A) INS1 (832/13) cells were plated in a 96-well plate (10⁵ cells/well). After overnight incubation, the cells were cultured in RPMI supplemental media and transfected with a bicistronic mammalian expression plasmid containing either GFP or b-tomosyn-2 and GFP. After 36 h of incubation, the insulin secretion was measured. Fractional insulin secretion in response to 3 mM 8-bromo cAMP at 7 mM glucose from b-tomosyn-2 transfected cells was normalized to that of cells transfected with GFP. Values are means ± S.E. of N≥4. * p≤0.05 for the fractional insulin secretion from the cells overexpressing tomosyn-2 vs. GFP expressing cells. B) HEK 293T cells were transfected with mock, tomosyn-1-myc, or tomosyn-2-myc isoforms (b, s, m, and xb) mammalian expression plasmids. After 24 h, the cells were harvested and whole cell lysates (WCL) were prepared. GST-pull-down experiments were performed as described in Methods. Ponceau S staining shows input of the GST fusion proteins. The overexpression of the exogenous protein in HEK 293T cells was determined by subjecting the WCL to western blot using anti-myc antibody. C) The graphs show the binding of each tomosyn-2 isoform relative to the amount of bound tomosyn-1. Values are means ± S.E. of N = 4.

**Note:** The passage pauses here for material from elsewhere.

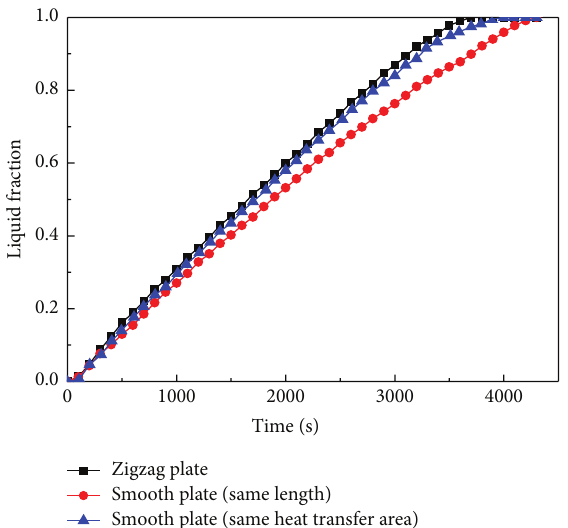
Figure 7: Liquid fraction as a function of time for the LHTES systems employing smooth and zigzag plates.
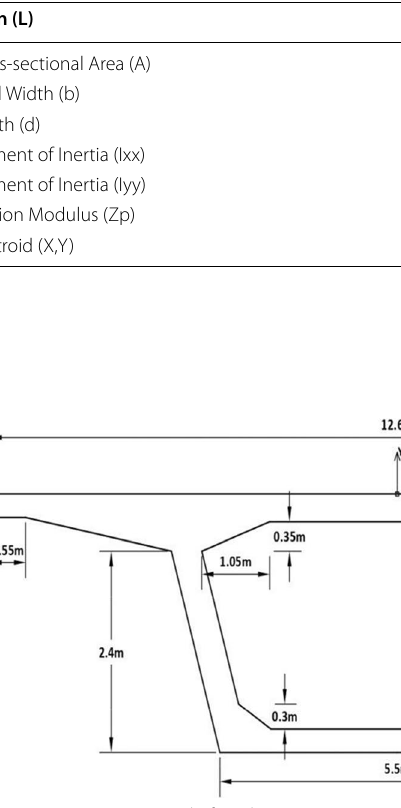
Fig. 4 Cross-section Detail of Deck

Figure 9. Effect of proteasomal inhibitor on B6 and BTBR allele of b-tomosyn-2.

A) The mammalian expression plasmid containing the mock, b-tomosyn-2 (Serine912)-myc or b-tomosyn-2 (Leucine-912)-myc were transfected in HEK293Tcells. After 16 h incubation in DMEM supplemental media, cells expressing b-tomosyn-2-myc were treated with MG132 (100 µM) or DMSO for 6 h. Equal amounts of protein were subjected to western blot analysis and the level of b-tomosyn-2-myc protein was determined using anti-myc antibody. The actin was used as a loading control. B) Shows the quantitation of the signals for three experiments. Values are means ± S.E. of N = 3. *p≤0.05 for the expression of b-tomosyn-2-myc in the samples treated with MG132 vs. DMSO.